Dr. Ary em ação no Instituto da Criança do Hospital das Clínicas da FMUSP, com Francisco, menino com traqueostomia que recebeu alta. Na mão do médico, o distintivo do Santos, com o qual ele diz ‘benzer’ os pacientes para acelerar a recuperação.
Chefiando há mais de 30 anos o setor de Nutrologia do Instituto da Criança do Hospital das Clínicas da Faculdade de Medicina da USP, o pediatra Ary Lopes participará do 7º Congresso Internacional Sabará-PENSI de Saúde Infantil ao lado de grandes nomes da nutrologia do país
O dr. Ary Lopes Cardoso correu 43 Corridas de São Silvestre, 23 maratonas e 51 meias maratonas. “Tô sempre correndo. É a hora em que eu descanso a mente”, diz o chefe da Nutrologia do Instituto da Criança do Hospital das Clínicas da Faculdade de Medicina da USP (FMUSP), que levanta cedo, vai para o clube dar uma corridinha, mas confessa ser ‘viciado’ mesmo é em hospital. “O que mais me dá satisfação é continuar trabalhando, fazendo o melhor possível todos os dias. Sei que sem as crianças eu não conseguiria viver bem”, resume o especialista em nutrologia pediátrica, mestre e doutor em medicina pela Universidade de São Paulo (USP).
Convidado a participar do 7º Congresso Internacional Sabará-PENSI de Saúde Infantil, ao lado de grandes nomes da nutrologia do país, ele se diz honrado com a homenagem. Quando completou 50 anos de formado, compilou O médico que só queria ser médico, um livro com 50 histórias diversas e fotografias de sua carreira. Antes de completar 80 anos, em março de 2025, ele planeja lançar mais uma obra.

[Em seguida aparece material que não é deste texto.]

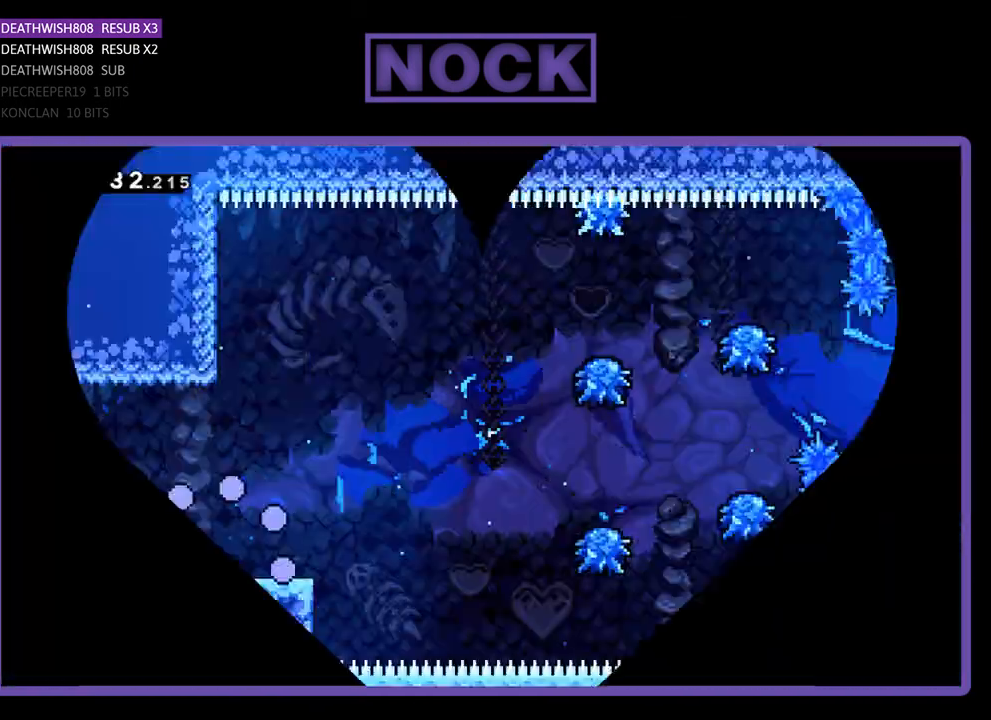
{"buttons": ["R2", "DPAD_RIGHT"], "events": []}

Responsável por pesquisas inovadoras em nutrologia nas décadas de 1970 e 1980, dr. Ary continua muito ativo, em especial nas enfermarias do Instituto da Criança do HC, orientando as mães, discutindo casos, além de incentivar os residentes a largarem o computador para acompanharem de perto a evolução dos pequenos pacientes.
Notícias da Saúde Infantil — Chefiando há mais de 30 anos o setor de Nutrologia do Hospital das Clínicas, de que formas o senhor contribuiu para o desenvolvimento dessa especialidade?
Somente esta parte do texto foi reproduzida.